Biogen is picking up Empaveli and Syfovre through the deal. The company told investors the two drugs brought in $689 million in net product revenue for 2025. It expects the transaction to boost non-GAAP earnings per share in 2027. Biogen will provide updated financial guidance when it reports second-quarter numbers in July.
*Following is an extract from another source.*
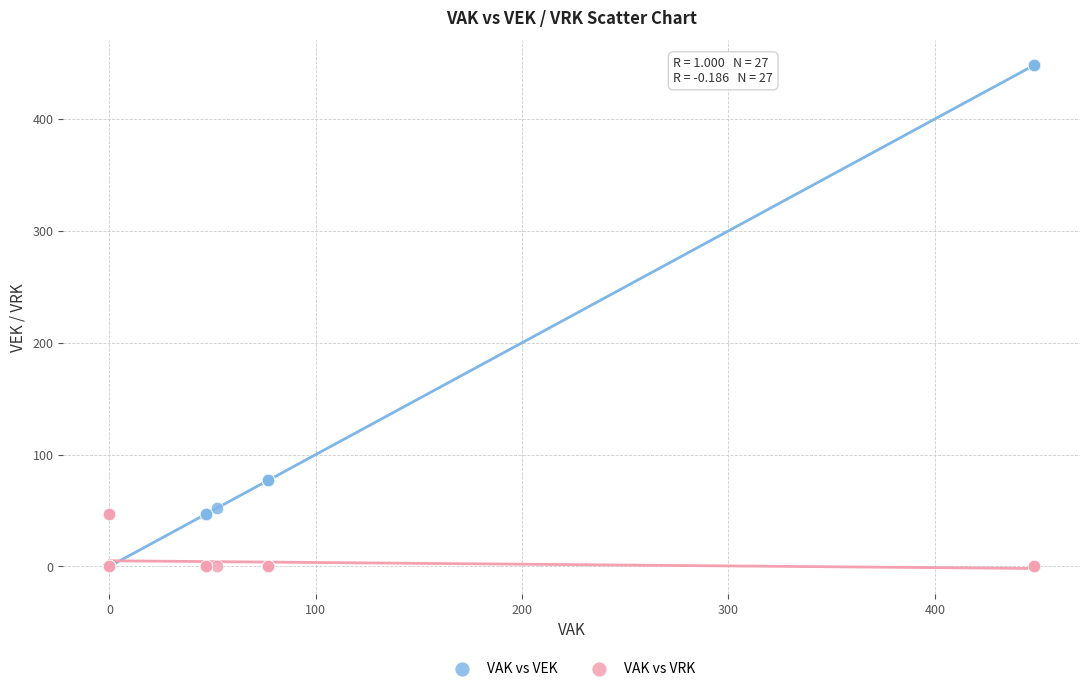

What are all the series names shown in the legend?

VAK vs VEK, VAK vs VRK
Biogen CEO Christopher Viehbacher told Reuters the company had reasons for paying the premium. “We don’t think that just looking at the spot price was really the right reference,” Viehbacher said, pointing to “a lot of value in that kidney franchise in particular.” BMO Capital’s Evan Seigerman told Reuters the acquisition might “meaningfully change” how investors look at Biogen’s near-term revenue growth. Reuters
Biogen faces real competition in the eye market. Astellas’ Izervay has approvals for geographic atrophy in the U.S., Australia and Macau, plus a conditional nod in Japan. That puts a head-to-head rival on the table for Biogen’s Syfovre-linked CVR.
Investors face a clear risk: the extra payout could never materialize. According to the SEC filing, each CVR is tied to Syfovre hitting $1.5 billion in annual net sales in certain years for a $2 payout, plus another $2 if sales hit $2 billion. But the filing also notes there’s no guarantee any target will be met.
Biogen shares were quoted at $189.00 in early Thursday trade, up $1.20. The biotech sector was weaker overall, with the SPDR S&P Biotech ETF off $0.71 to $131.00.
Apellis investors are out of the public market now. Biogen investors still have to see if Syfovre and Empaveli sales hit the mark and support the deal price, and if the CVR turns into a payout instead of just getting ignored.